* _Work instruction_: The answer must be a single number: how many lines in the records below contain the word "meters".

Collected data
——————————

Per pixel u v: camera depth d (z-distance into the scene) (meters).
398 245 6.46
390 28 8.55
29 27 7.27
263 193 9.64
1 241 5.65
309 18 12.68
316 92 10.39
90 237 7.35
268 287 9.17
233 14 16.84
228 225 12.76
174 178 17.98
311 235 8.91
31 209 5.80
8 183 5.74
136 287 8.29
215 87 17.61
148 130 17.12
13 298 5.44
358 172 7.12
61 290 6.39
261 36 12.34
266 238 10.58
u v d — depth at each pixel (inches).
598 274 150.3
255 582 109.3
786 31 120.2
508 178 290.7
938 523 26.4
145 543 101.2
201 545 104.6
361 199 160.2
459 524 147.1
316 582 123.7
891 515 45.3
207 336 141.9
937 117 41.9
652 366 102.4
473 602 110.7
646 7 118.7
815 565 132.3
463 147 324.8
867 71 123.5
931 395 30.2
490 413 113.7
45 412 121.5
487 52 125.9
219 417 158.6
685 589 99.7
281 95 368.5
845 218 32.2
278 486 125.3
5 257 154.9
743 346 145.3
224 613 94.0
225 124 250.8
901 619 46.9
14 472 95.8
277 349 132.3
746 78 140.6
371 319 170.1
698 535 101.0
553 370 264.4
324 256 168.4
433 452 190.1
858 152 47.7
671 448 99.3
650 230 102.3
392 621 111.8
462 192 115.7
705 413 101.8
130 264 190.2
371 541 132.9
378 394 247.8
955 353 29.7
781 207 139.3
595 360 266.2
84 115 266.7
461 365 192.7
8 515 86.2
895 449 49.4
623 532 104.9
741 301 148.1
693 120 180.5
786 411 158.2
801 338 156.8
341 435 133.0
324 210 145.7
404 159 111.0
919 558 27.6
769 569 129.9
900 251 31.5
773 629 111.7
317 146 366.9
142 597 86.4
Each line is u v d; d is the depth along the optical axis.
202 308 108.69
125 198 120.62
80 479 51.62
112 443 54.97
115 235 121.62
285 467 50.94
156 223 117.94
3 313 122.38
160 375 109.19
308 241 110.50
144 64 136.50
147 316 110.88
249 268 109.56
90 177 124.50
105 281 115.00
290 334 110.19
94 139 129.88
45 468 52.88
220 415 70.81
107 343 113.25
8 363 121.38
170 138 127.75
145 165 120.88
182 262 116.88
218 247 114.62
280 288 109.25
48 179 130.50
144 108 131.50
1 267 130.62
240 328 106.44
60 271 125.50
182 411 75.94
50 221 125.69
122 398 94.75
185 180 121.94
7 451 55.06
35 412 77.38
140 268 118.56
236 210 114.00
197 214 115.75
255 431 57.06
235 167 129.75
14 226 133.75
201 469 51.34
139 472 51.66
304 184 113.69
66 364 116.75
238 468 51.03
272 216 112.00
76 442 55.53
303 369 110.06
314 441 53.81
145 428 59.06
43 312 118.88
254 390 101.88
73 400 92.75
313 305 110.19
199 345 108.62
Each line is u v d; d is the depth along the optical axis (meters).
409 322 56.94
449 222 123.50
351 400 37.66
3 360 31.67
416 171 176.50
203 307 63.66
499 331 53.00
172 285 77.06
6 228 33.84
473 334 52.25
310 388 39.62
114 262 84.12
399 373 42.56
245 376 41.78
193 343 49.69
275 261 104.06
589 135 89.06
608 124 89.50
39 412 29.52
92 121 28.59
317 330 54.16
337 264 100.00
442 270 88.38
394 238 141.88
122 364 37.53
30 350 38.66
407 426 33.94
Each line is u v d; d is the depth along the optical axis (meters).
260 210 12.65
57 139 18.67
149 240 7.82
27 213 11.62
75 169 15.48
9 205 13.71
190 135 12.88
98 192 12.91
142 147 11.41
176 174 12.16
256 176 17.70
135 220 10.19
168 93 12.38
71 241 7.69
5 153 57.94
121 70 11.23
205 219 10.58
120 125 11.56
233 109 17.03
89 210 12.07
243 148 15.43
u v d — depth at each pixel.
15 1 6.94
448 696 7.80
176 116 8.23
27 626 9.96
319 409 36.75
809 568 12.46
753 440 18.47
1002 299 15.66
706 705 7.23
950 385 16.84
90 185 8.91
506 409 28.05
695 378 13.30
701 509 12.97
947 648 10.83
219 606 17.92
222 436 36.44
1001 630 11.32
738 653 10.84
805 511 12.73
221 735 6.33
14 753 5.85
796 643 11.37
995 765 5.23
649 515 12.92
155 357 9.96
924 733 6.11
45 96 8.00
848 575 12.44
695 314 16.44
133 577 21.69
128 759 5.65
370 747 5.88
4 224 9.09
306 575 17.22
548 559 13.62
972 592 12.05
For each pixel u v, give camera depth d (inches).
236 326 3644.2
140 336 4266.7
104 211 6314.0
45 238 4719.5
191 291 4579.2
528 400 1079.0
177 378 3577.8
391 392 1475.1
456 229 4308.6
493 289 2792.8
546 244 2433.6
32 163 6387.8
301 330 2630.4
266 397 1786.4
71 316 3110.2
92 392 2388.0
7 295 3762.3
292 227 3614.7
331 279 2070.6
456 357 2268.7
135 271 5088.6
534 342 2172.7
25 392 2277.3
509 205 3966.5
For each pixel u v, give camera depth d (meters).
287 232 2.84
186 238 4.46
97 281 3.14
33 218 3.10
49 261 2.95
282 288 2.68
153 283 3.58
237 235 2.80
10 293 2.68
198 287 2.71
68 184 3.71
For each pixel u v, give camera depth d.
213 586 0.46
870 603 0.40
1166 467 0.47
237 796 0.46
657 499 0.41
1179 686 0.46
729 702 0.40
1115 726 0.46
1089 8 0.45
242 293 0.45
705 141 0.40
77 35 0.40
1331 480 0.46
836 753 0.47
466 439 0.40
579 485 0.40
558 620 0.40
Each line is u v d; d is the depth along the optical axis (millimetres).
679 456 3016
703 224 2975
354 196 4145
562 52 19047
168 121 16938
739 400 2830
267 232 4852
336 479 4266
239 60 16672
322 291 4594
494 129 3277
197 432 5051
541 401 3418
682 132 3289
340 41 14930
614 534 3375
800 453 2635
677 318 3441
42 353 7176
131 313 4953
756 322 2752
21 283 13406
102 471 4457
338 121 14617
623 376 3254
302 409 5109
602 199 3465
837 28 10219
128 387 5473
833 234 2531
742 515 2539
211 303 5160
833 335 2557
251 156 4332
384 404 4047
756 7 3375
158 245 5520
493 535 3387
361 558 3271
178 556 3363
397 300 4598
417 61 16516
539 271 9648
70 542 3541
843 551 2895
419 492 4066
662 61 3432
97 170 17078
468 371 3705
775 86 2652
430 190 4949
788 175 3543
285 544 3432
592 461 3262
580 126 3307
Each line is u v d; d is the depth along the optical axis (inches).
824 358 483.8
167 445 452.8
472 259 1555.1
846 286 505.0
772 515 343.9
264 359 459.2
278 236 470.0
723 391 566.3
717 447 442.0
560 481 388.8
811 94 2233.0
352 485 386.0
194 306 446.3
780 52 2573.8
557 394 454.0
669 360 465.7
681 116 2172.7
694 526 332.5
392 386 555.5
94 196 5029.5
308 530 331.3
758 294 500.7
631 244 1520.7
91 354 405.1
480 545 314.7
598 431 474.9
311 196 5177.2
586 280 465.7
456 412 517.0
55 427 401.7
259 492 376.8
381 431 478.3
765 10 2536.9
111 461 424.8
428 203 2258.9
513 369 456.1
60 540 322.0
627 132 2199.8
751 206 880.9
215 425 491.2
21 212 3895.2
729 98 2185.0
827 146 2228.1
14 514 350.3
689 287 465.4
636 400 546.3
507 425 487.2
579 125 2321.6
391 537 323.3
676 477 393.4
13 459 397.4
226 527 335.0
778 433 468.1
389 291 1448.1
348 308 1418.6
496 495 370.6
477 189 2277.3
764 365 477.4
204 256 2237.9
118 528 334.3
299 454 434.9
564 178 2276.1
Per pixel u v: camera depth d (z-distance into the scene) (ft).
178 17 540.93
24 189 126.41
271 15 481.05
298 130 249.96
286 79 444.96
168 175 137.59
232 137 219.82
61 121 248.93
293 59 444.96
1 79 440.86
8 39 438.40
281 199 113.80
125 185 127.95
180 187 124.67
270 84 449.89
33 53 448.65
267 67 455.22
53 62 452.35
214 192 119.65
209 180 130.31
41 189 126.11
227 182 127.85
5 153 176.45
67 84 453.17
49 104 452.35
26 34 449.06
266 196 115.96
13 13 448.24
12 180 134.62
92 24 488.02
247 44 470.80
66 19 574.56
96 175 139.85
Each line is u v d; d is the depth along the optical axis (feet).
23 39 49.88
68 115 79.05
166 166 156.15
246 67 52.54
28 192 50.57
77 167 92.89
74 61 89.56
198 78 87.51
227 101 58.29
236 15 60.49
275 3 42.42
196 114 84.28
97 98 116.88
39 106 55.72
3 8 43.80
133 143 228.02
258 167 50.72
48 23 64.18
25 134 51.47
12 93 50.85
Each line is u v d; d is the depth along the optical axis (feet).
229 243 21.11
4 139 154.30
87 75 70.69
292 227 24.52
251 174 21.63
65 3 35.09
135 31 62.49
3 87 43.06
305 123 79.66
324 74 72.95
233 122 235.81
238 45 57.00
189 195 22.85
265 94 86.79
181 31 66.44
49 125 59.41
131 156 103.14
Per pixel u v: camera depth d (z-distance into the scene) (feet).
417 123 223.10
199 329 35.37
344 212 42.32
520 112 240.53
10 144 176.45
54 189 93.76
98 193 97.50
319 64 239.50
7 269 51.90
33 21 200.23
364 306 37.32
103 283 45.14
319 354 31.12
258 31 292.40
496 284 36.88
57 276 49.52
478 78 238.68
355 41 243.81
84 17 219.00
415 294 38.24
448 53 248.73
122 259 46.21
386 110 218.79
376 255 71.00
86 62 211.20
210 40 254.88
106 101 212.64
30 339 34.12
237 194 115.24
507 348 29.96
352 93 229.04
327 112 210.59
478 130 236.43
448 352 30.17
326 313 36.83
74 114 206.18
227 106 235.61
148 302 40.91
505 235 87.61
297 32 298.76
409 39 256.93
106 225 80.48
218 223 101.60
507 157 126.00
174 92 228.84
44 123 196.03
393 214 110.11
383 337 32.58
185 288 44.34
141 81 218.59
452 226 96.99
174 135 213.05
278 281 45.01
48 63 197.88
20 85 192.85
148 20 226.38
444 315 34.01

——————————

* _Answer to the problem_: 4